Whichever way you happened upon the therapist that you are considering booking an appointment with, you should understand that you have the final say about who you choose to work with because it is for YOUR well-being, and should allow yourself enough time to be a bit more certain.
I cannot provide you with a fool-proof plan on how to make this decision but here are two tips that I believe will guide you:
1) RESEARCH YOUR THERAPIST
It is best to have a brief conversation with them on the phone or via email about their work history, training, and area of specialization especially if they have no online presence. Psychotherapists have different mental health issues that they treat and different methods of treating them. Some therapists work specifically with families, couples, adolescents, children or treat specific illnesses such as bi-polar disorder, post-traumatic stress disorder or depression.
For example, I work mostly with clients suffering from depression and anxiety. My method of treatment is a mixture of psychoanalysis and cognitive-behavioral therapy. This means that during our sessions, if necessary, we will work on dealing with issues from your past and changing negative thoughts and behaviors patterns that are contributing to your current distress.
For a deeper understanding of the various therapeutic interventions, read about them HERE
2) GO WITH YOUR GUTS
If it does not feel right, it is not right.

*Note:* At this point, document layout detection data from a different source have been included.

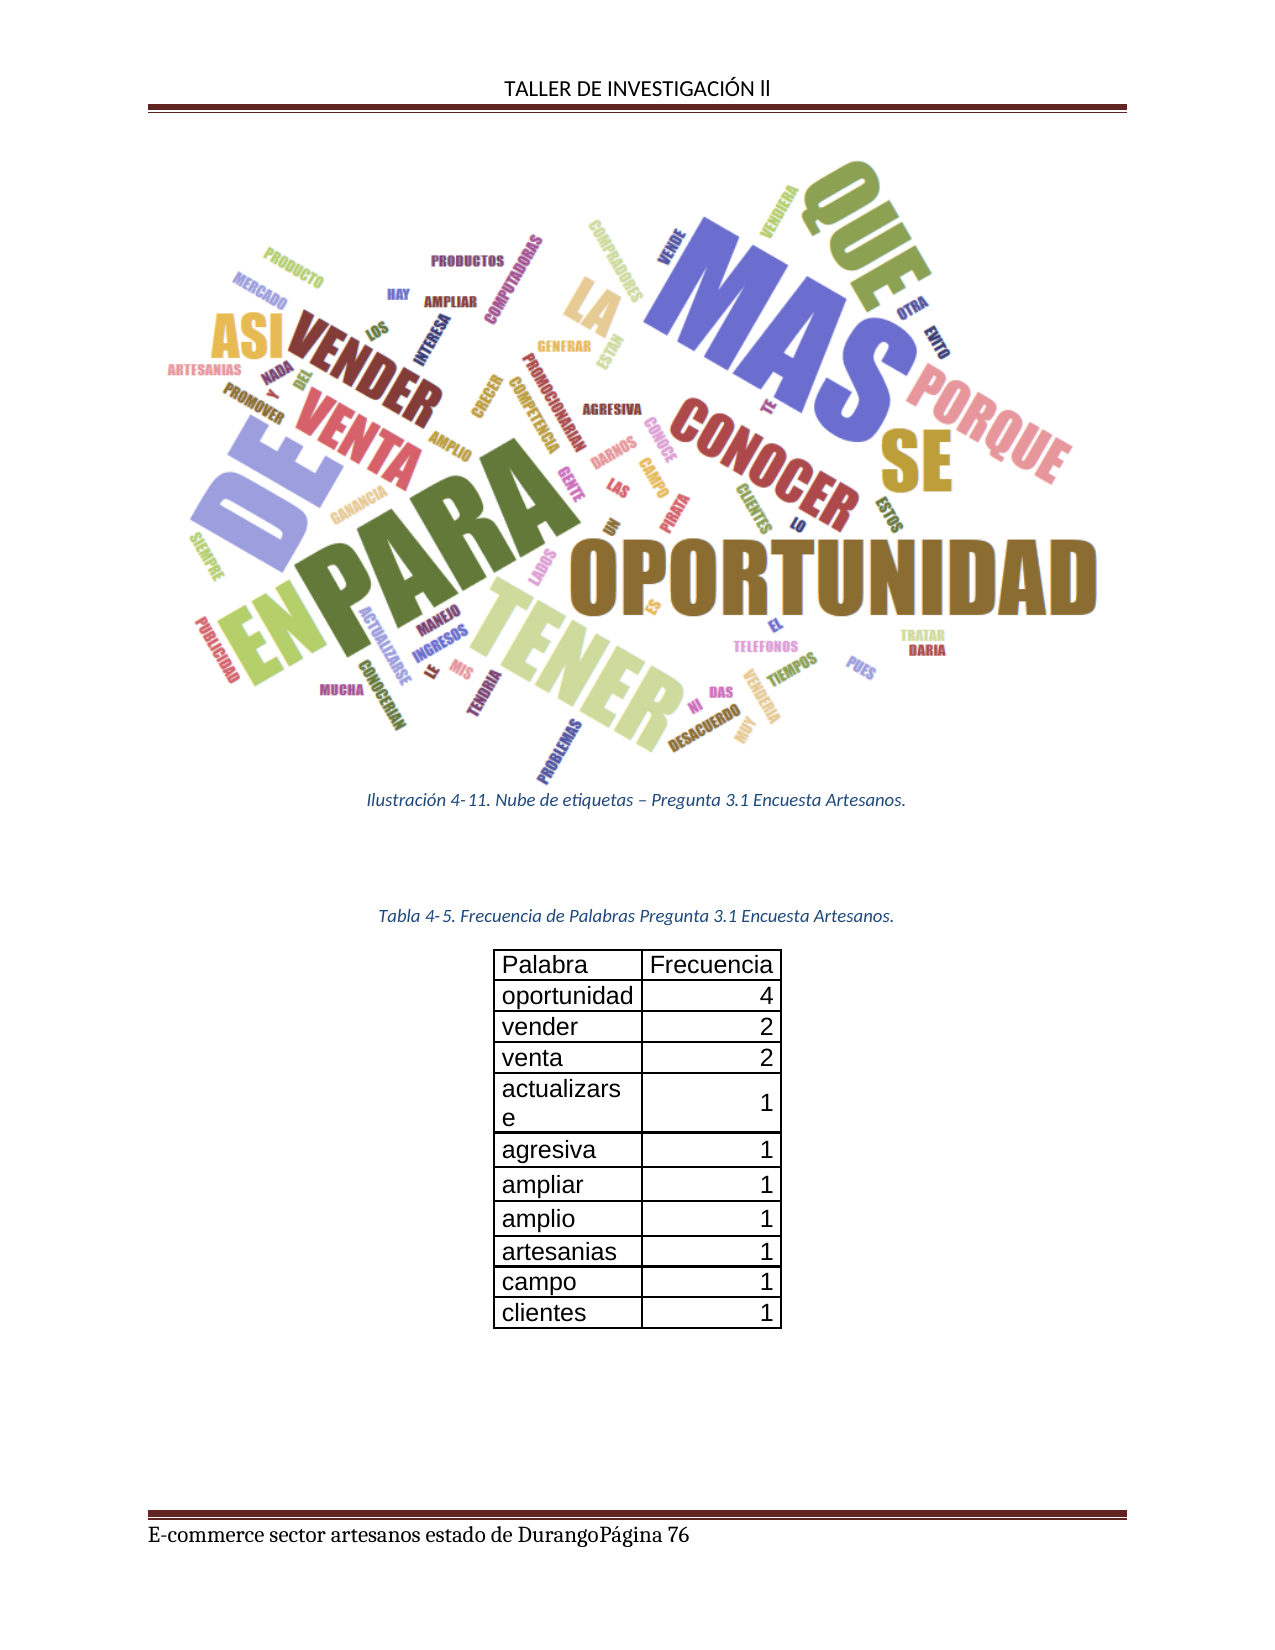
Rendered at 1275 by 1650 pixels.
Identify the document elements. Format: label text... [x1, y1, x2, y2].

table_header Palabra [495, 951, 641, 979]
table_cell vender [495, 1012, 641, 1041]
table_cell ampliar [495, 1168, 641, 1200]
table_cell 1 [643, 1268, 780, 1296]
picture [152, 147, 1123, 789]
text Tabla 4-1. Frecuencia de Palabras Pregunta 3.1 Encuesta Artesanos. [148, 905, 1127, 928]
table_header Frecuencia [643, 951, 780, 979]
table_cell agresiva [495, 1134, 641, 1166]
table_cell 1 [643, 1168, 780, 1200]
table_cell oportunidad [495, 981, 641, 1010]
table_cell 1 [643, 1074, 780, 1131]
table_cell campo [495, 1268, 641, 1296]
table_cell 2 [643, 1012, 780, 1041]
table_cell actualizarse [495, 1074, 641, 1131]
table_cell 2 [643, 1043, 780, 1072]
table_cell amplio [495, 1202, 641, 1234]
table_cell venta [495, 1043, 641, 1072]
table_cell clientes [495, 1298, 641, 1327]
table_cell 1 [643, 1202, 780, 1234]
table_cell 4 [643, 981, 780, 1010]
text Ilustración 4-7. Nube de etiquetas – Pregunta 3.1 Encuesta Artesanos. [148, 788, 1127, 811]
table_cell 1 [643, 1134, 780, 1166]
table_cell artesanias [495, 1237, 641, 1265]
table_cell 1 [643, 1237, 780, 1265]
table_cell 1 [643, 1298, 780, 1327]
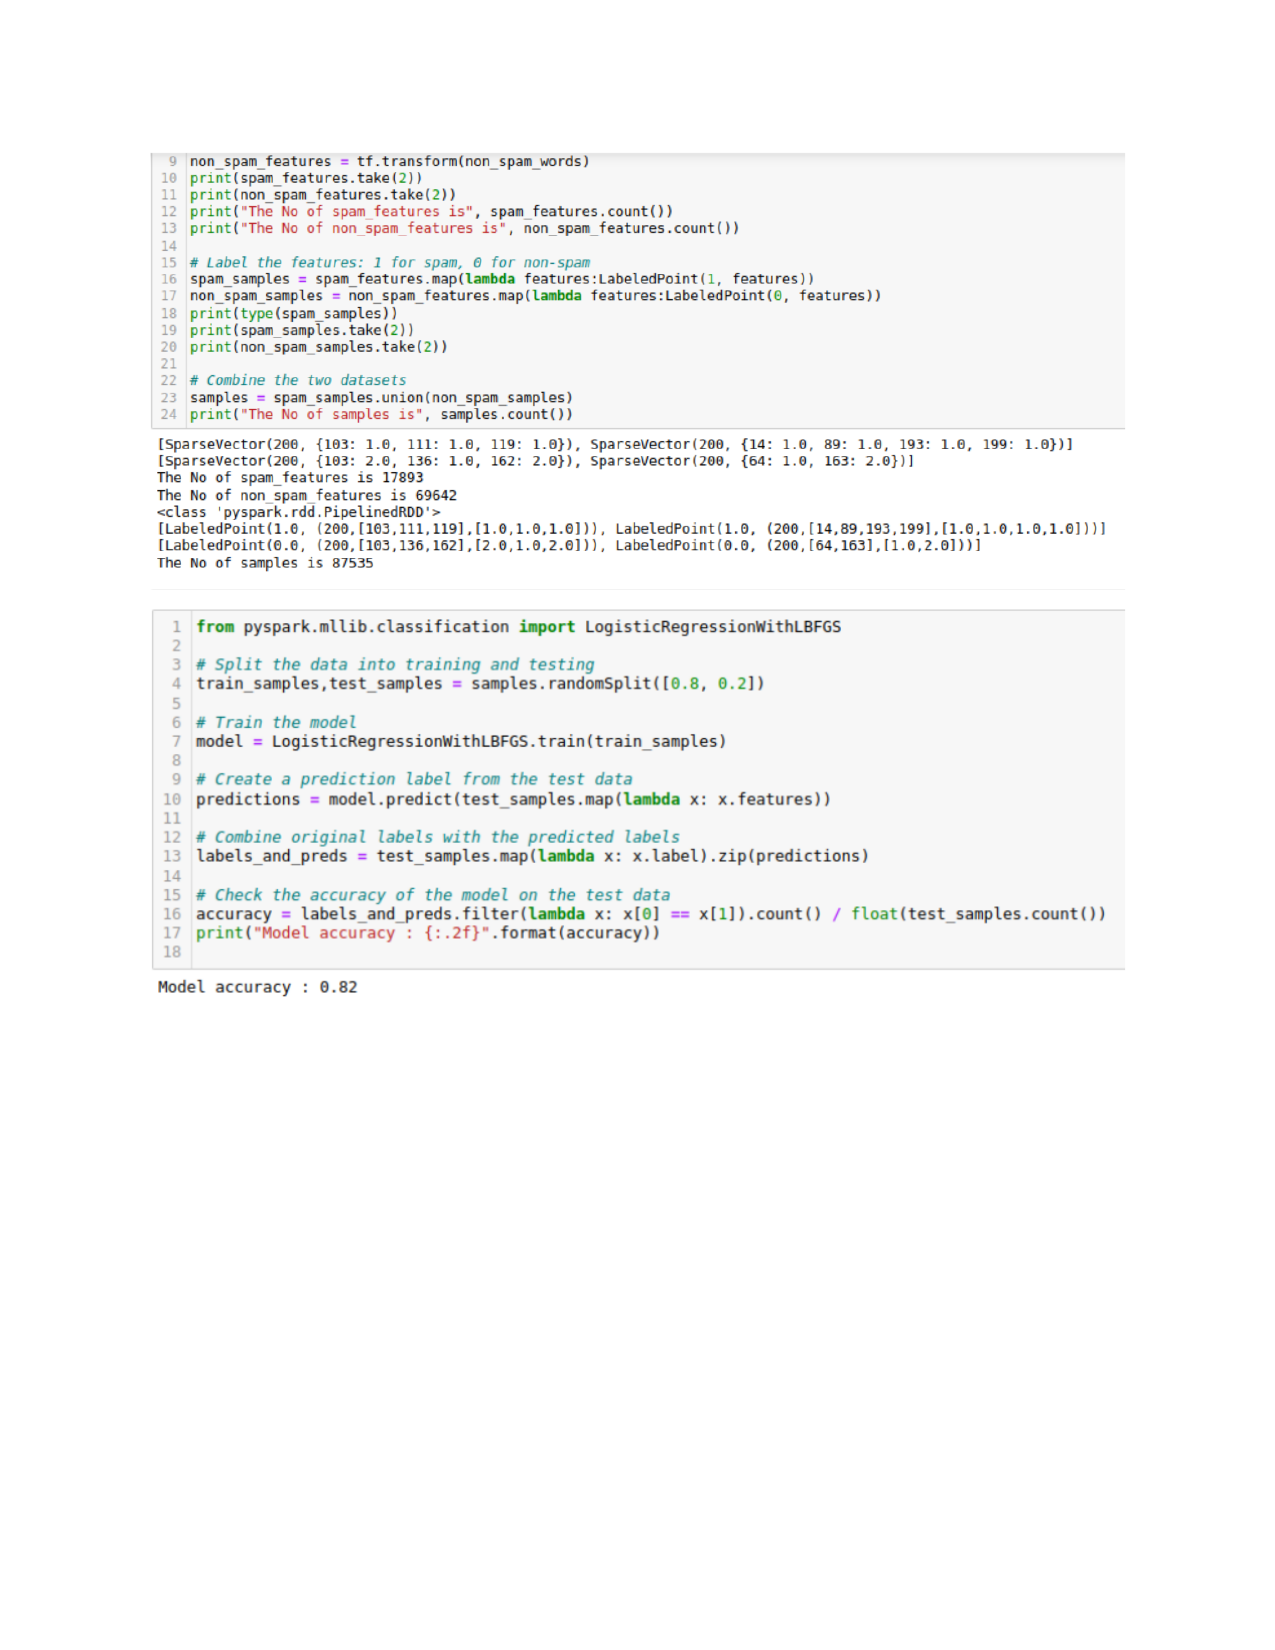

You will be divulging your secrets and fears to this individual so it is important that you feel comfortable around them. If you feel like you cannot trust them, you have the right to terminate the relationship. Some clients have complained about feeling judged by their therapist. If you feel the same way, feel free to cancel your appointments. I have also come to realize that young clients tend to go for young therapists or older ones who are in tune with the times because it makes communication easier and they feel understood. This is also worth thinking about.
When you have to go see a shrink, it is normal for you to feel like you are going to safe place where you will be free to speak and be listened to but it does not always turn out that way. I have had a few bad experiences with therapists myself. My first therapist made me feel like she was too busy to attend to me. The second one wanted to place me on pills almost immediately which I rejected. The third one yelled at me as if he was interrogating me for a crime I had committed but kept refusing to admit too. However, none of that stopped me from trying to get help rather it made me more conscious of the type of experience that I need to provide for the individuals that request to see me.
Therapists are still humans and are not perfect. We have our strengths as we do our weaknesses but that is what sets us apart from each other, and makes it possible for clients with different strengths and weaknesses to find their perfect fit.